[Object state change records]
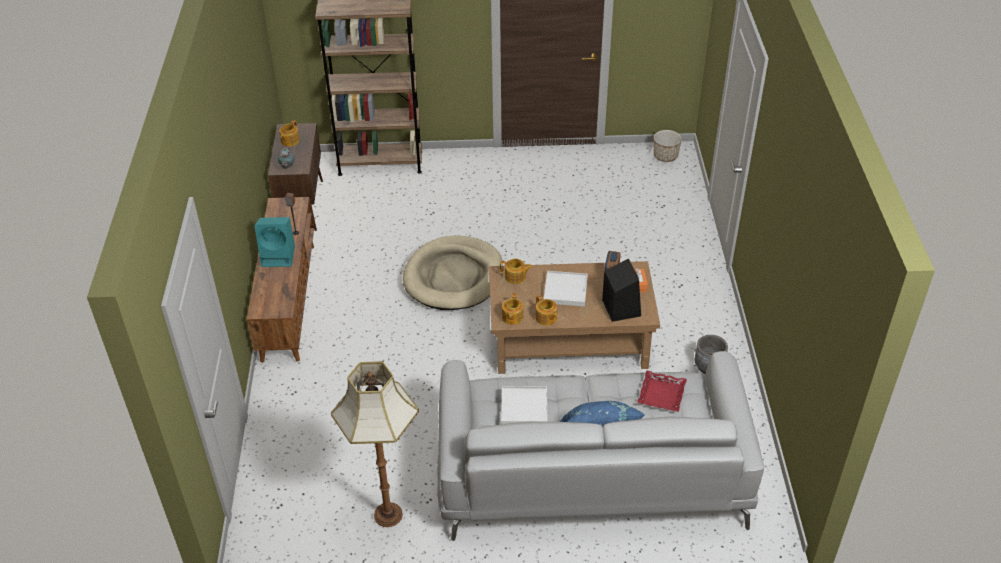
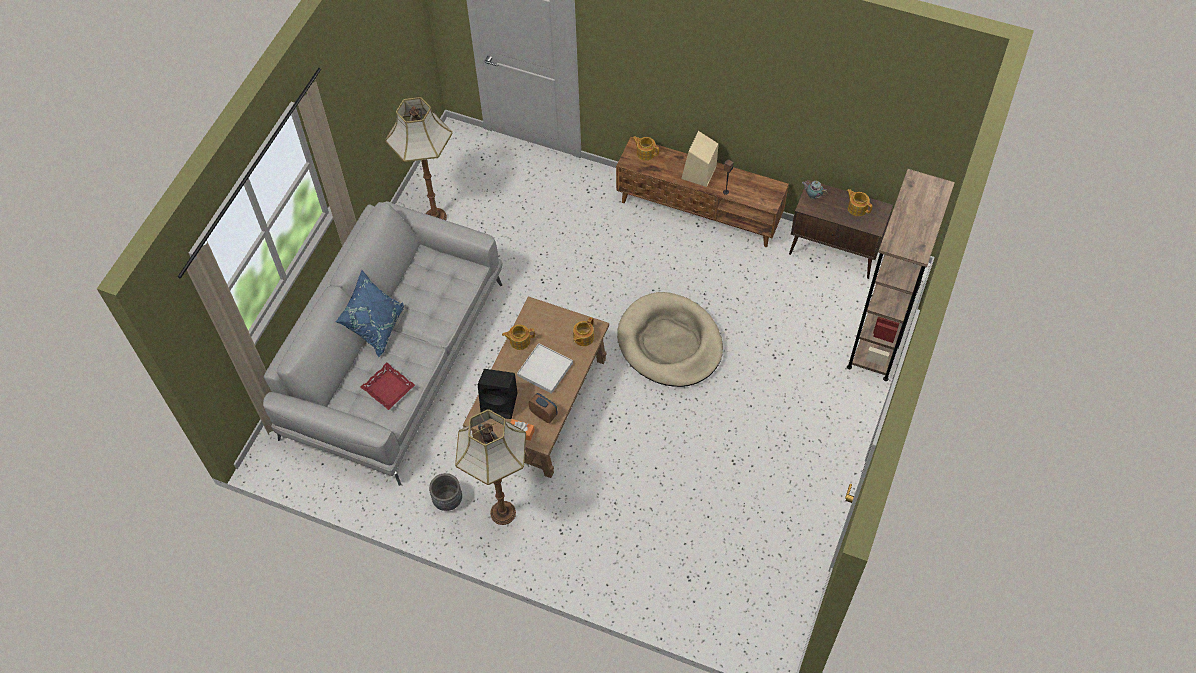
camera: 115 degrees right, 15 degrees up
turquoise speaker [254,217,295,267] -> beige speaker [681,131,719,187]
white tray [501,386,547,424] -> none
teapot [502,293,523,325] -> teapot moved to [633,136,659,161]
planter [653,130,682,162] -> none
none -> floor lamp [455,409,526,525]

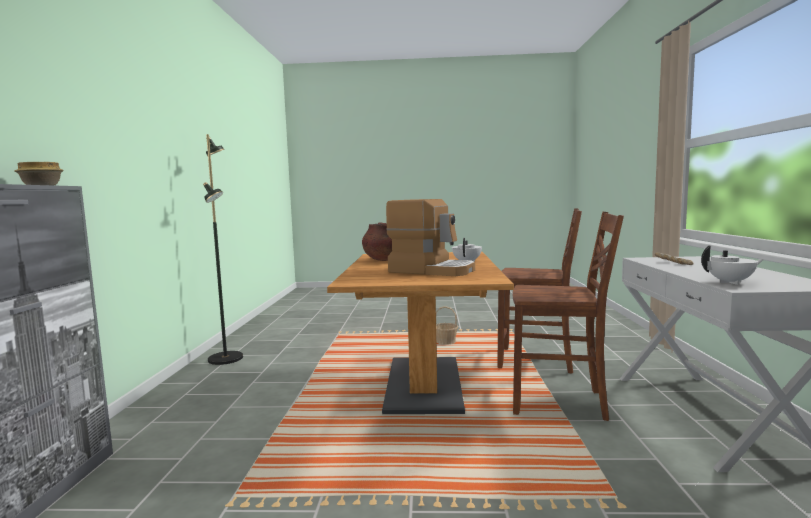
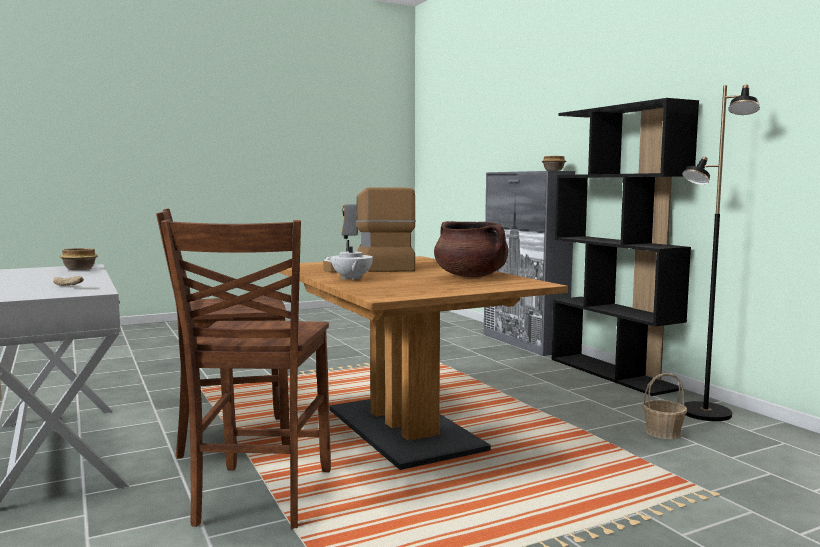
camera: 150 degrees right, 0 degrees up
basket [436,306,458,345] -> basket moved to [642,373,687,439]
brown chair [498,208,582,374] -> brown chair turned 75 degrees counterclockwise [161,220,331,529]
white teapot [701,246,764,285] -> bowl [59,248,98,270]
none -> black bookcase [551,98,699,396]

[Task to complete]
Write out every entry exactly. Pictures do not belong in the copy.

[Task result]
camera: 115 degrees right, 15 degrees up
turquoise speaker [254,217,295,267] -> beige speaker [681,131,719,187]
white tray [501,386,547,424] -> none
teapot [502,293,523,325] -> teapot moved to [633,136,659,161]
planter [653,130,682,162] -> none
none -> floor lamp [455,409,526,525]

camera: 150 degrees right, 0 degrees up
basket [436,306,458,345] -> basket moved to [642,373,687,439]
brown chair [498,208,582,374] -> brown chair turned 75 degrees counterclockwise [161,220,331,529]
white teapot [701,246,764,285] -> bowl [59,248,98,270]
none -> black bookcase [551,98,699,396]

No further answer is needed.